Tami Pyfer, who has served for more than six years as Gov. Gary Herbert’s education adviser, announced Tuesday that she will be stepping down.

The move comes as Herbert’s final term in office winds down, a time when senior staff members commonly leave. But it was a tearful goodbye for Pyfer, who has led on several major projects — pushing to get rid of letter grades in schools, fighting against education vouchers, and most recently directing how classrooms should reopen with precautions during the COVID-19 pandemic.

“She’s not a shrinking violet, as you all know,” Herbert said during a farewell party for Pyfer on Tuesday.

The governor choked up as he talked about working with Pyfer since picking her as his adviser in January 2014. At the time, she was leading the Utah Board of Education and gave up her seat to join his staff.

Herbert laughed as he described Pyfer as “exasperating” when she defended what policies she felt were best for students and teachers, but also “exciting” to work with during his administration. He said he’s unsure how he’ll finish his time in office without her — even if she always yelled at him over his support of vouchers.

“She’s done a lot to raise the bar for education,” he added. “It’s nothing less than remarkable.”

Lt. Gov. Spencer Cox, who is the front-runner in the race to replace Herbert, also spoke at the event, saying that Pyfer “burns as bright as anyone I know.” He began crying as he recalled how he sat down to interview Pyfer when she first came on board and wished he could go back to that day instead. “2020 sucks, and it just got worse,” he said, trying to laugh through the tears.

Now, Pyfer will be joining UNITE, a new nonprofit, as one of its founders. The organization will, according to a news release from the governor’s office, be “dedicated to inspiring and empowering Americans to join together across divides and work toward a more unified country.”

Pyfer said Tuesday that she’s excited to try something new but leaves behind “the best job I’ve ever had.”

“Whose dream job wouldn’t this be?” she told the crowd of people, all wearing masks, at the Capitol. “It’s also been the most satisfying, rewarding, exasperating, difficult, frustrating, joyful jobs I’ve ever had.”

With a smile, she added: “I have been crying off and on for some time about leaving; they’ve been happy and satisfied tears, though.”

Previously, she worked in the College of Education at Utah State University as a research coordinator. She also served on the Logan City Council for eight years and on the Logan Schools Foundation’s board of directors for seven years. She spent time as the foundation’s executive director before that.

During her time in the governor’s office, Pyfer has worked particularly on improving access to higher education. When she was hired, Herbert set a goal to “have 66% of Utah adults with a college degree or certificate by 2020” — with the end of the year now still a few months away.

The most recent available data, from 2018, puts the state at 56.4%. It was 47.9% when Pyfer started in 2014.

She also points to success in working with the Utah Education Association and Utah PTA, which have been more involved in meeting with the governor’s office in the past few years.

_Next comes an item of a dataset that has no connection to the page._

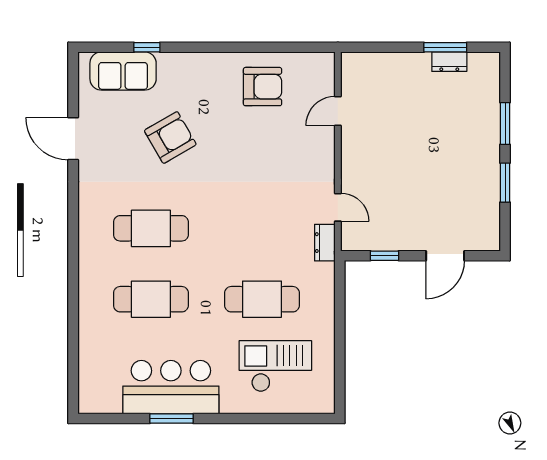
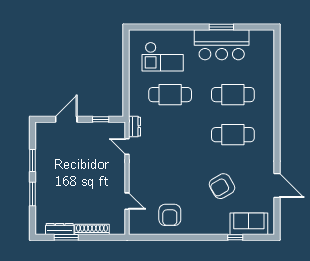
shoe rack: (400, 61) -> (92, 229), added
dresser: (449, 62) -> (60, 229), width x1.44
armchair: (263, 87) -> (170, 215), turned -90
door: (338, 111) -> (127, 201), hinge flipped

More recently, with COVID-19, she’s been focused on getting students back into the classroom where she says they learn best. That hasn’t come without some pushback, though. Teachers across the state have protested, saying they feel unsafe, and some have quit.

Pyfer acknowledged their concerns during a news conference earlier this month. “To see them leave the classroom for any reason is always a little bit troubling,” she said.

At the time, she added that the state needs to address its ongoing teacher shortage, as well as its large class sizes — both of which have been perpetual issues with education here.

That will be left now to Karen Peterson, who will fill Pyfer’s position as the governor’s education adviser through the end of the year and the end of his administration. Peterson is currently Herbert’s deputy education adviser, a position she has held for the past five years.

Peterson spoke, too, at Pyfer’s farewell Tuesday. She joked that Pyfer is persistent and dedicated to her beliefs — whether that’s education or “Hamilton” or Cafe Rio.

“She just brings the rest of us along with her,” Peterson said.

Peterson noted, as well, that when she was receiving cancer treatments Pyfer used to bring Utah State’s Aggie ice cream to her house. “She cried as many tears as I did,” Peterson added. And, as a member of The Tabernacle Choir at Temple Square, Peterson joked, Pyfer was always singing in the office.

Herbert added: “Who will sing for us when you’re gone?”